Ball engages in collaborative, dynamic discussions with customers and suppliers to explore practical decarbonization pathways shaped by product requirements, customer sustainability goals, and evolving market signals. When customers seek low-carbon product offerings, Ball works closely with them to assess offerings, navigate cost implications (including any potential green premiums), and ensure alignment with product expectations.
This partnership-driven approach allows Ball to integrate sustainability into procurement decisions while advancing its net-zero commitments. In turn, sustainability can enhance brand value and strengthen relationships with environmentally conscious customers.
Microsoft
How book and claim supports Microsoft’s material decarbonization
Large companies like Microsoft face challenges in directly procuring some lower-carbon materials due to supply chain complexity and logistical barriers. Relying solely on physical procurement limits scalability and slows decarbonization efforts. A book and claim system offers a flexible solution by decoupling environmental attributes from physical products, allowing the company to purchase verified emissions reduction certificates.
Microsoft’s pilot in steel and concrete
With no established frameworks or best practices in place, Microsoft launched a pilot to explore whether book and claim could effectively scale lower-carbon procurement in the steel and concrete sectors. The company sought to test procurement criteria, evaluate environmental attribute certificates (EACs), and assess how book and claim could help reduce its steel and concrete footprint.

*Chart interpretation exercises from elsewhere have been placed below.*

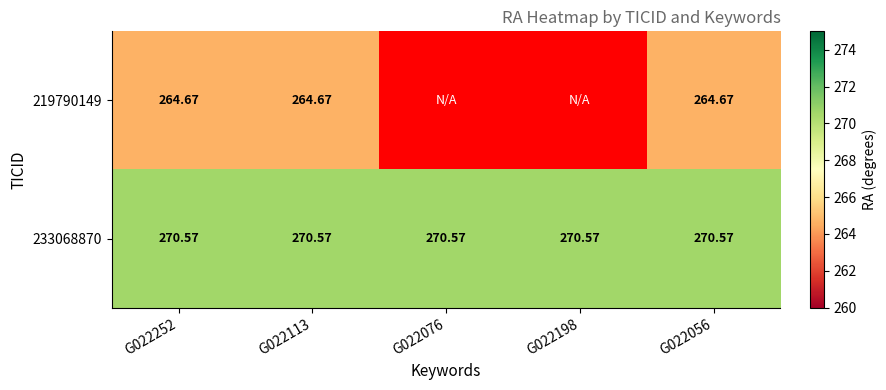

Is the value of 219790149 at G022056 greater than the value of 233068870 at G022076?

No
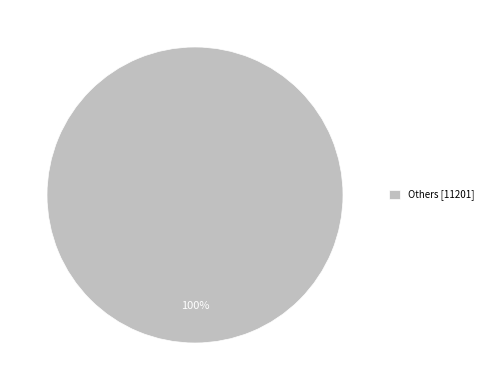

The Others [11201] slice represents 100% of the pie. True or false?

True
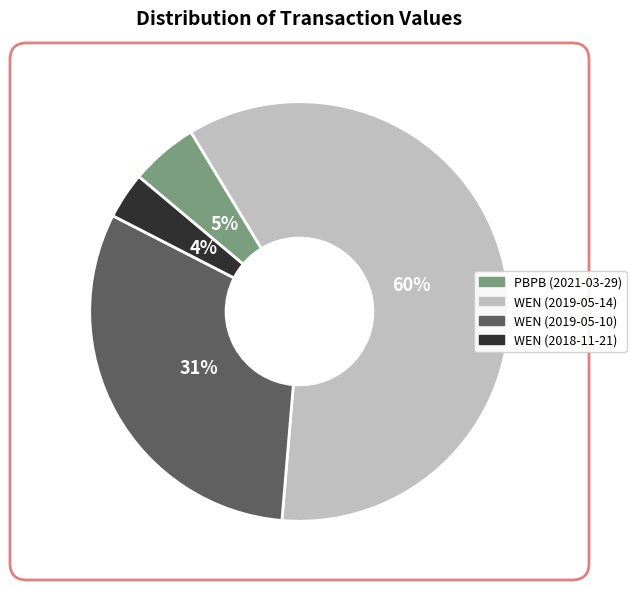

What is the majority slice?

WEN (2019-05-14)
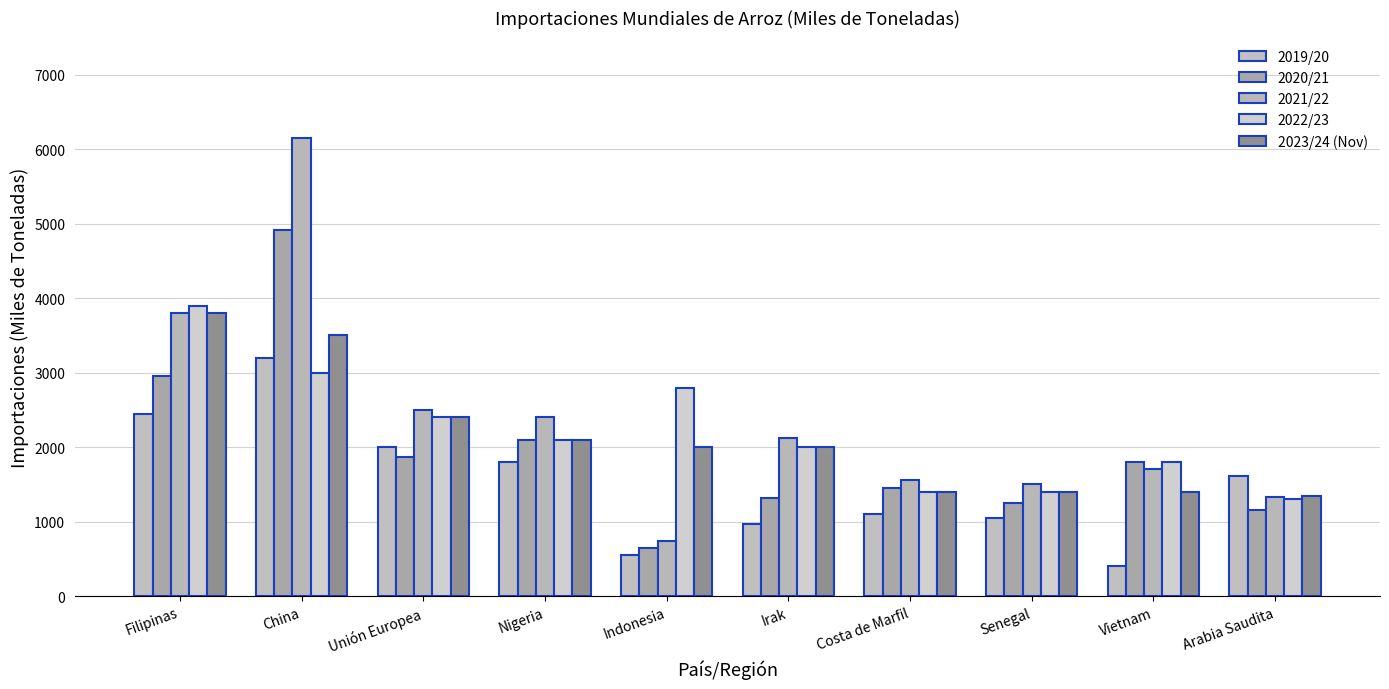

Which series has the widest spread of values?

2021/22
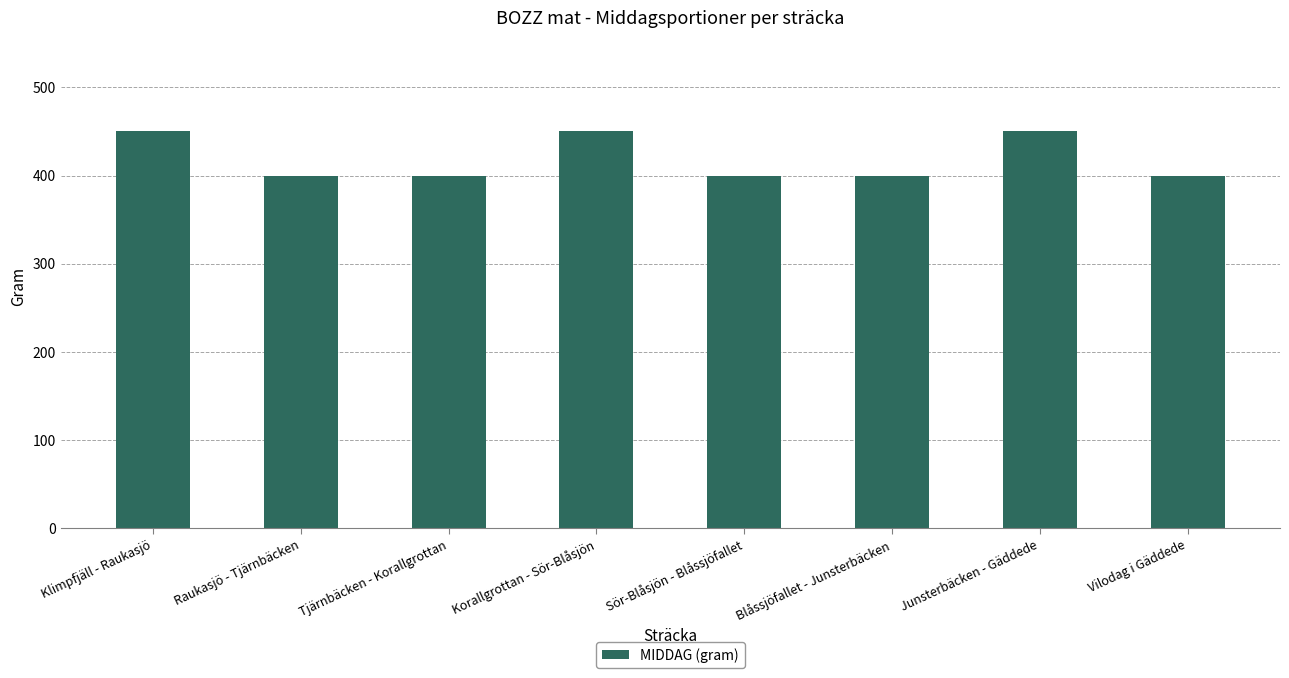

What position from the left is Tjärnbäcken - Korallgrottan?

3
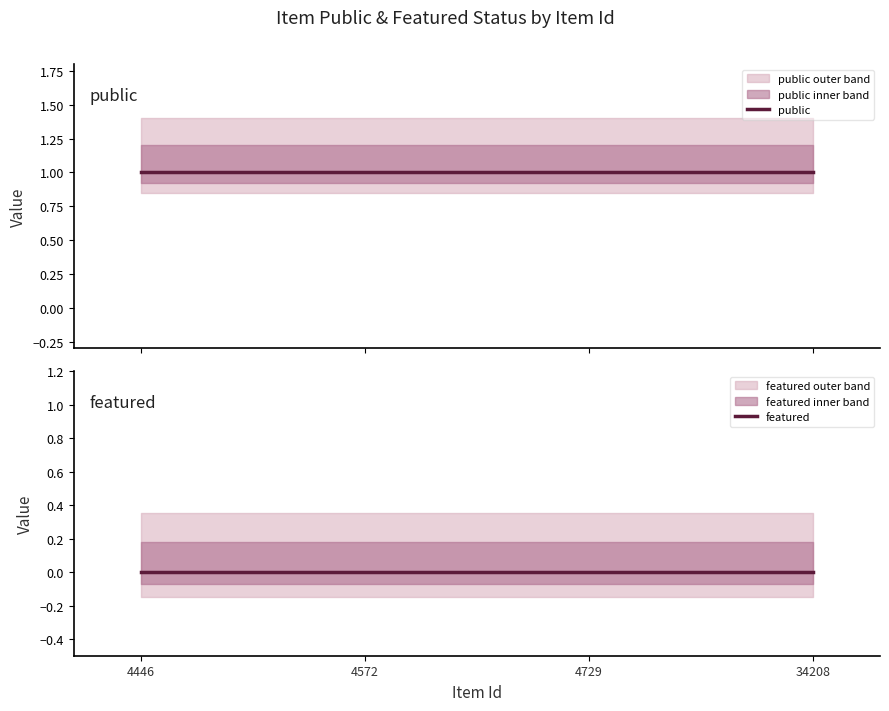

Does the chart have visible grid lines?

No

The pilot found that while suppliers’ interest in book and claim is growing, the market is still in its early stages, with limited product offerings. Existing low-carbon steel models — such as high-scrap-based production and conventional steel sold with emissions reduction certificates — do not fully align with book and claim. This highlights the need for near-zero emissions ore-based steelmaking. A stronger demand signal from buyers is needed to drive this. Key challenges included inconsistent emissions accounting methods, requiring sector-wide alignment on standards like ResponsibleSteel. Additionally, book-and-claim infrastructure — certification schemes, registries, and governance — is still underdeveloped, necessitating greater stakeholder collaboration.
Book and claim can expand demand for lower-carbon materials and channel investment upstream to sustainable producers. To scale this system, stakeholders need to establish clear certification standards, registries, and reporting frameworks. More importantly, leading buyers need to align and send a strong demand signal through early purchases.